» **The task**: Copy out each line of the material that includes the word "elbow".

» **Data to use**:
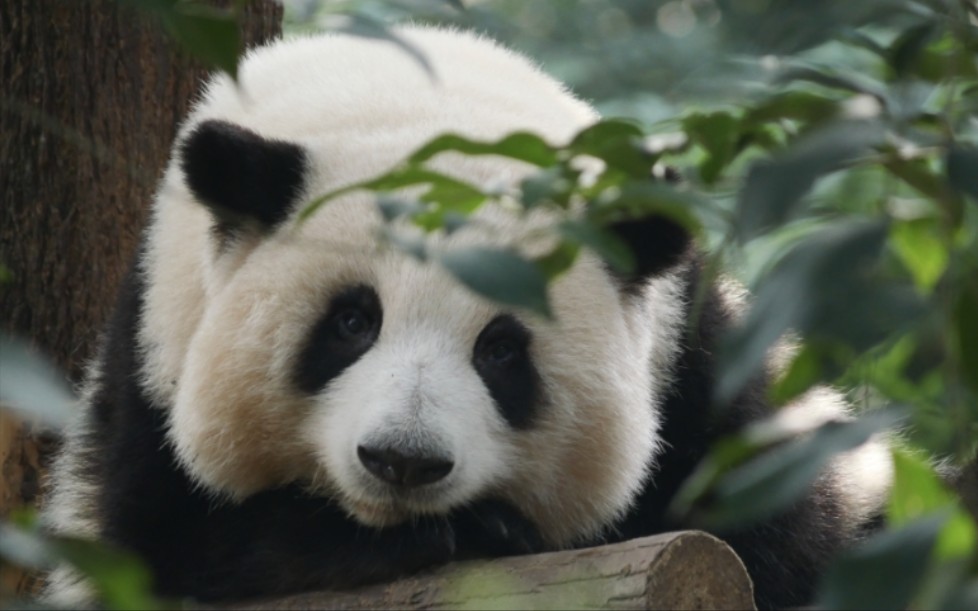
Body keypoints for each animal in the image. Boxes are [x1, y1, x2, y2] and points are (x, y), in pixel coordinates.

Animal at [42, 25, 888, 611]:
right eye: (351, 322)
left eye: (502, 349)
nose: (403, 461)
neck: (414, 93)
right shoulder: (151, 365)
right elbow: (167, 546)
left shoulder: (704, 384)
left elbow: (792, 539)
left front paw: (486, 528)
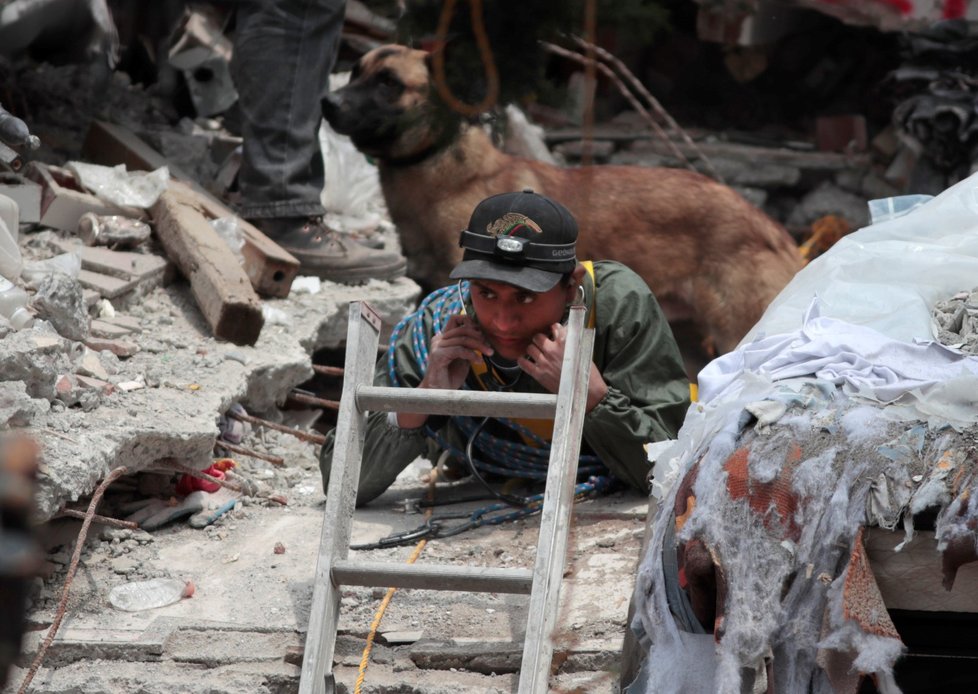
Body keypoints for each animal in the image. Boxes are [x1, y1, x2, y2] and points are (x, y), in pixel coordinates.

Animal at [322, 46, 800, 356]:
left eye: (389, 83)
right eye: (354, 73)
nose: (327, 102)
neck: (446, 173)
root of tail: (773, 229)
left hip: (737, 331)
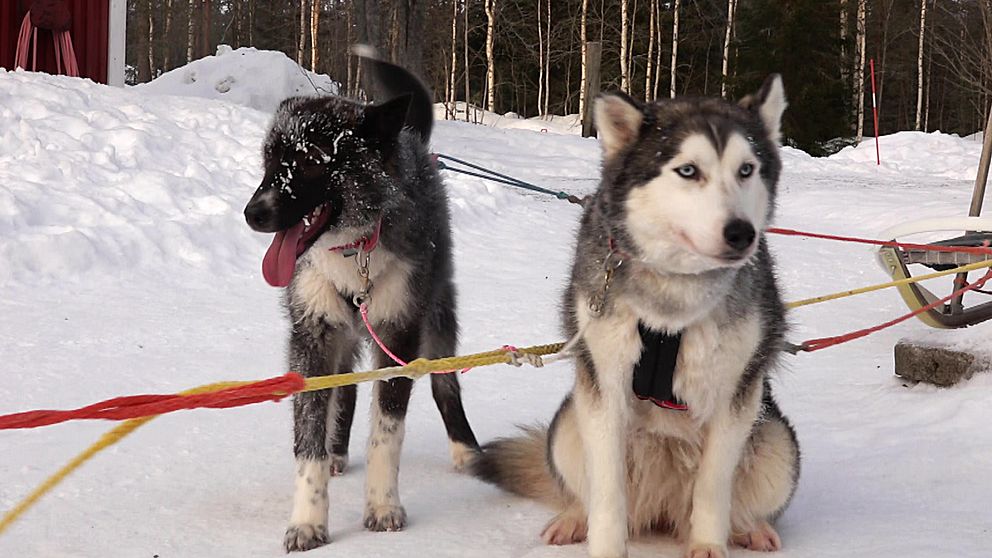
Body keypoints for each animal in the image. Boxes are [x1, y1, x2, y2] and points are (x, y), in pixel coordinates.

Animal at [246, 48, 482, 556]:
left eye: (311, 160)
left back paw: (465, 448)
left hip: (438, 317)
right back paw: (337, 451)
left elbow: (387, 433)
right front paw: (308, 519)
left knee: (445, 386)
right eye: (270, 158)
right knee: (347, 388)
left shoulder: (399, 331)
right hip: (344, 333)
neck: (353, 252)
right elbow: (308, 437)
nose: (253, 213)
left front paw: (382, 506)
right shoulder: (311, 336)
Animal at [468, 77, 804, 558]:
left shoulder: (734, 394)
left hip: (778, 443)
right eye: (688, 171)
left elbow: (713, 487)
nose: (742, 233)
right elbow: (607, 491)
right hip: (568, 423)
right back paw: (574, 518)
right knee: (584, 491)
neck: (671, 307)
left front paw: (708, 545)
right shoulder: (605, 386)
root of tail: (661, 511)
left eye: (746, 169)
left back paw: (748, 528)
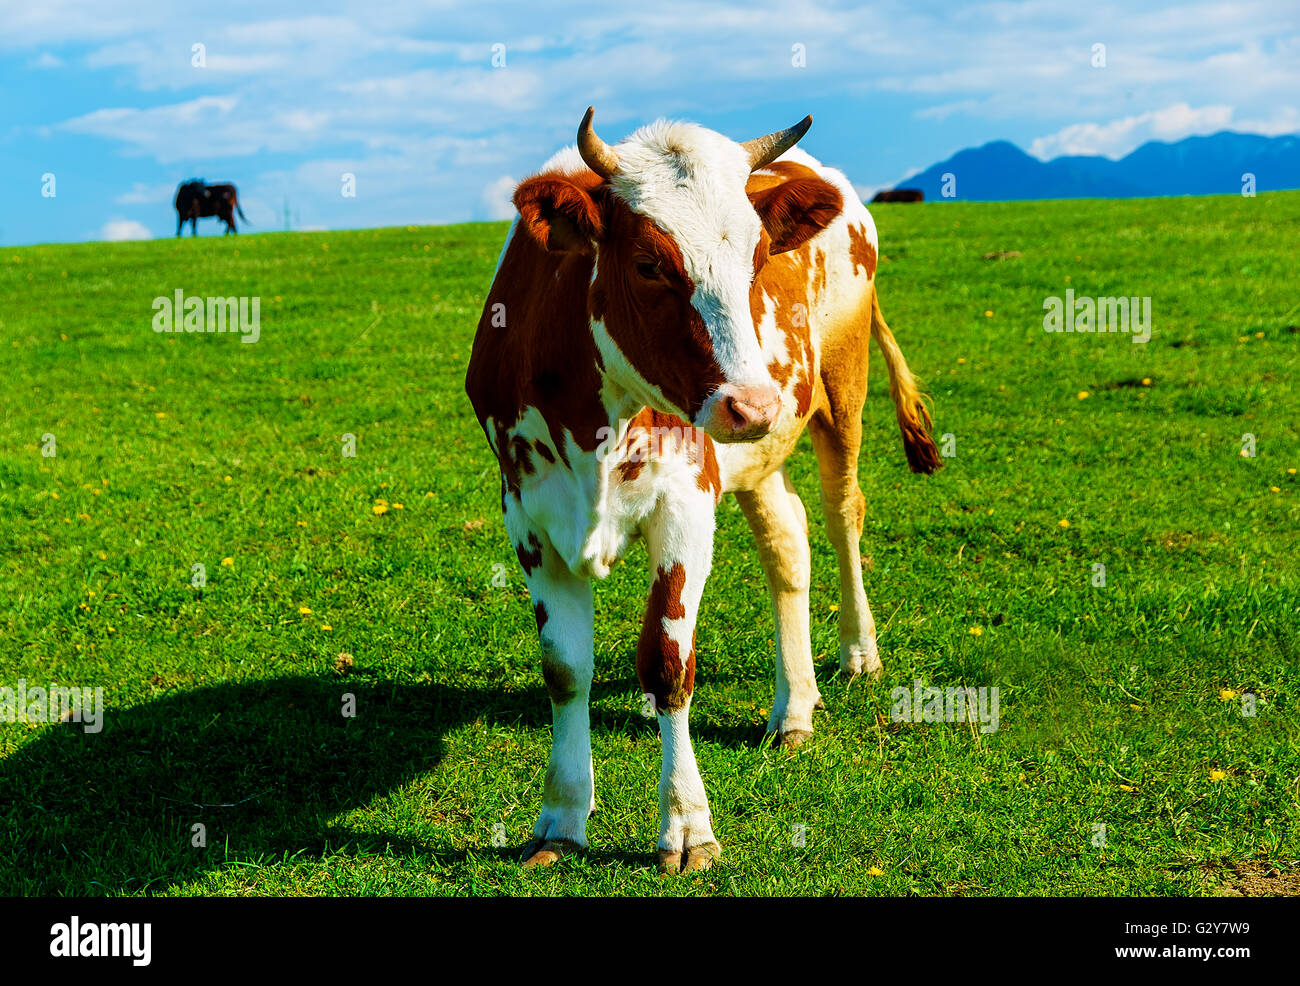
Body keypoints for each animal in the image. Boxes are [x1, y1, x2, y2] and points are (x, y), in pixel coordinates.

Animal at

» **Solution below**:
right elbow: (167, 546)
left elbow: (792, 539)
left elbow: (387, 433)
right elbow: (308, 437)
left elbow: (713, 487)
right elbow: (607, 491)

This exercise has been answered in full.